[eli]

According to the article an Uber executive did indeed access a journalist's data without her permission, something the spokesperson said was not possible:

"In fact, the general manager of Uber NYC accessed the profile of a BuzzFeed News reporter, Johana Bhuiyan, to make points in the course of a discussion of Uber policies. At no point in the email exchanges did she give him permission to do so."

Or does "rifling" mean something else to you?

[none_for_me_thx]

It wasn't clear what "accessed the profile" meant.

I guess it's talking about the travel logs from 2 paragraphs above?

[aetherson]

I suspect that the information pulled form the journalist's profile was pretty innocuous, or else they would have made more of a big deal about it.

But at the same time, the point isn't that "the Uber GM found some hideously private information about the journalist," the point is that regardless of what their "information policy" is, the GM could access the account of the journalist, and was apparently comfortable doing so based on his own discretion and sense of propriety rather than explicit permission. If his sense of propriety was fine, and the information was innocuous, then that particular event wasn't a big deal. But it kind of makes lie of the idea that another high-level individual at Uber who may have, shall we say, different ideas about propiety could not abuse the information that Uber is entrusted with.

[potatolicious]

Agree. In contrast, when I worked at Amazon, customer privacy was pretty religiously protected.

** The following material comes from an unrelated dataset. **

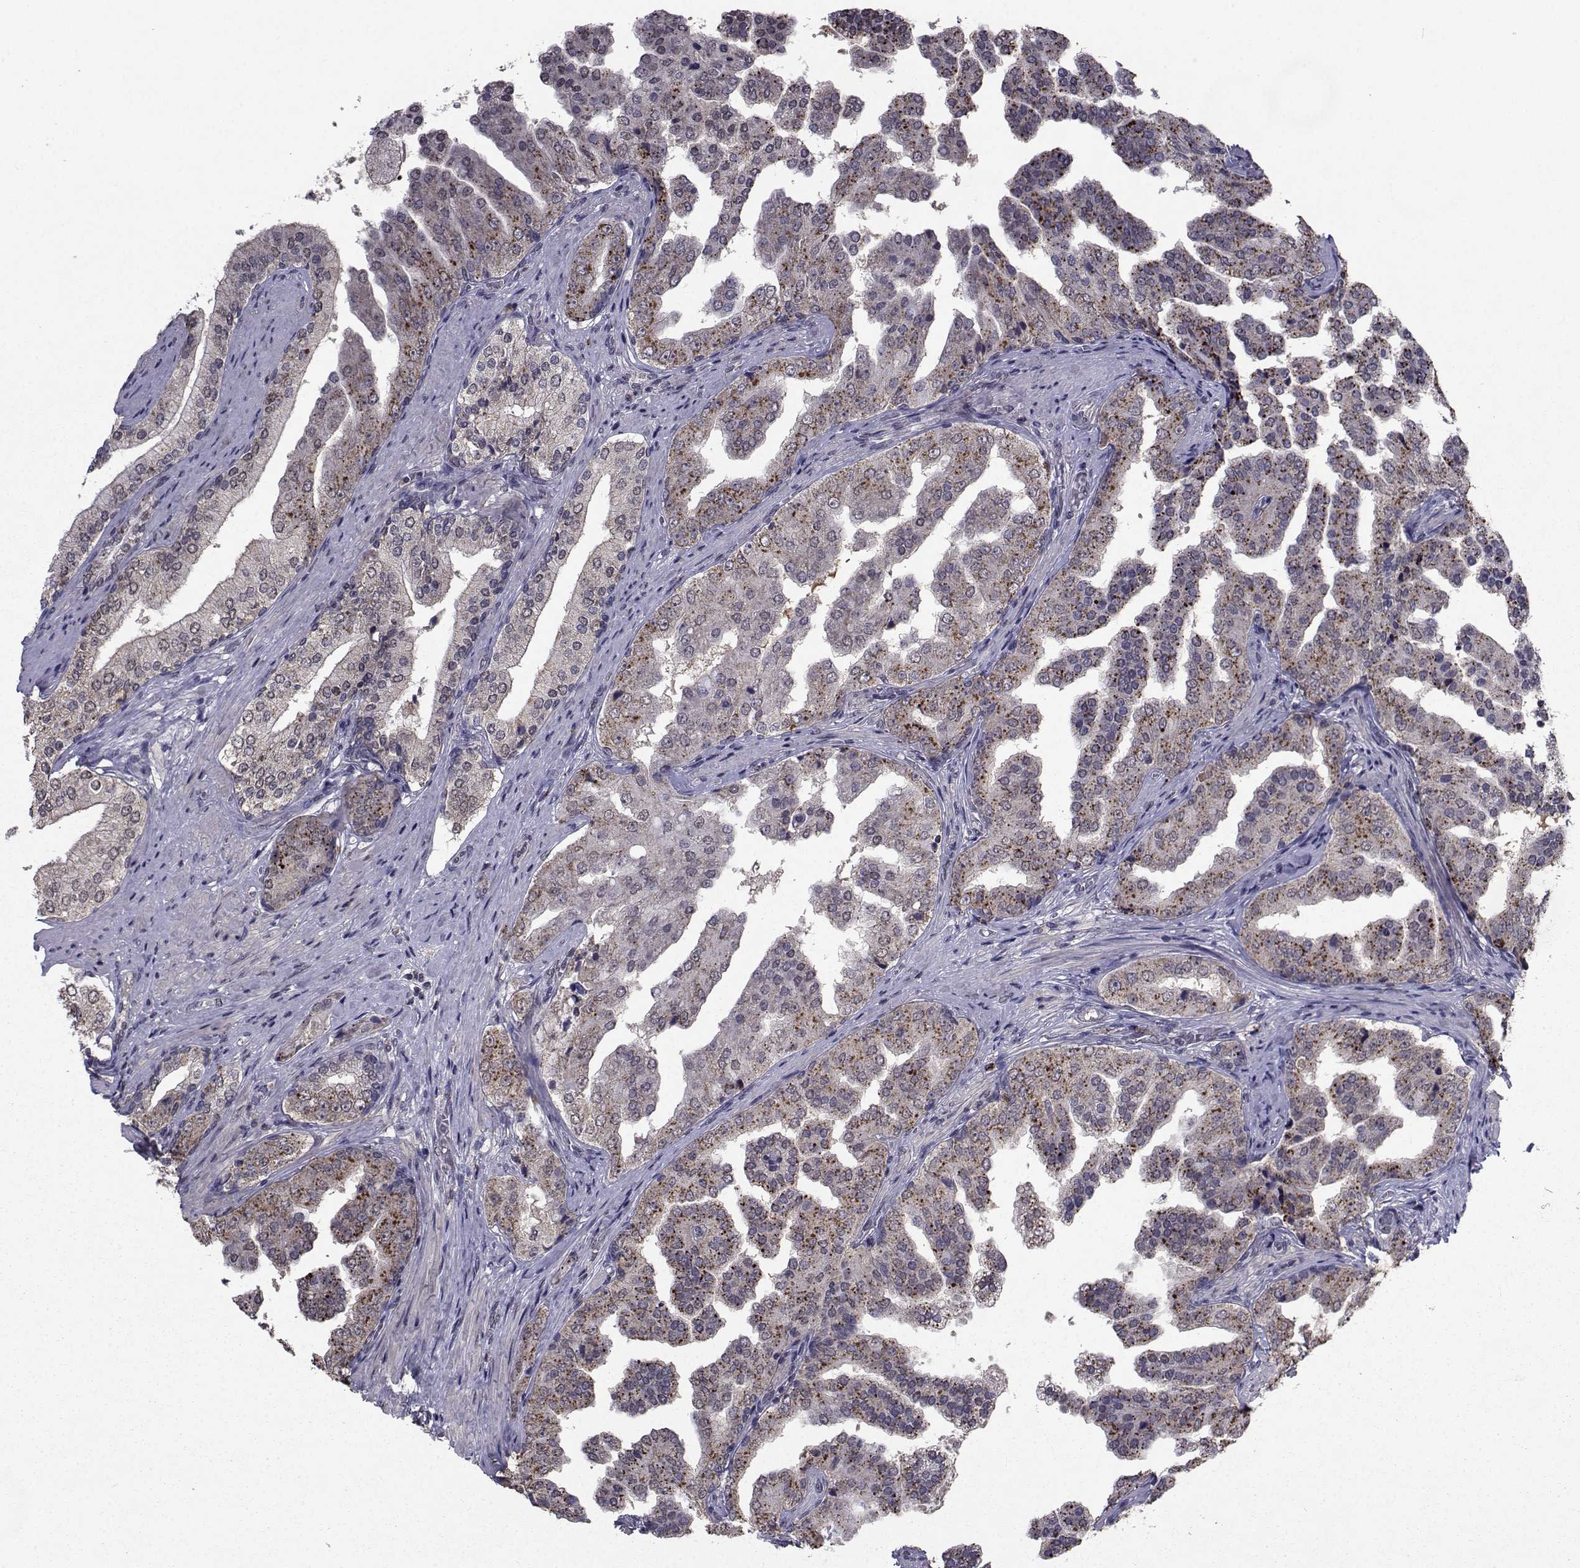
{"staining": {"intensity": "moderate", "quantity": "<25%", "location": "cytoplasmic/membranous"}, "tissue": "prostate cancer", "cell_type": "Tumor cells", "image_type": "cancer", "snomed": [{"axis": "morphology", "description": "Adenocarcinoma, Low grade"}, {"axis": "topography", "description": "Prostate and seminal vesicle, NOS"}], "caption": "High-magnification brightfield microscopy of prostate cancer stained with DAB (3,3'-diaminobenzidine) (brown) and counterstained with hematoxylin (blue). tumor cells exhibit moderate cytoplasmic/membranous positivity is identified in approximately<25% of cells. Immunohistochemistry (ihc) stains the protein of interest in brown and the nuclei are stained blue.", "gene": "CYP2S1", "patient": {"sex": "male", "age": 61}}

To access detailed customer information required getting a one-time-use key, which is generated from a request that references other documentation (bug reports, customer support requests, etc) as well as a justification.

This key would only work against a single customer, and expires after some time.

The requests themselves are regularly audited internally to prevent abuse.

This is the level of internal privacy guarantees a company like Uber needs. No employee should have unmonitored, carte blanche access to customer data.

[xorcist]

This is the point.

The fact that the CEO can access data at whim should be very troubling. That means they don't have even the most basic infosec guidelines in place.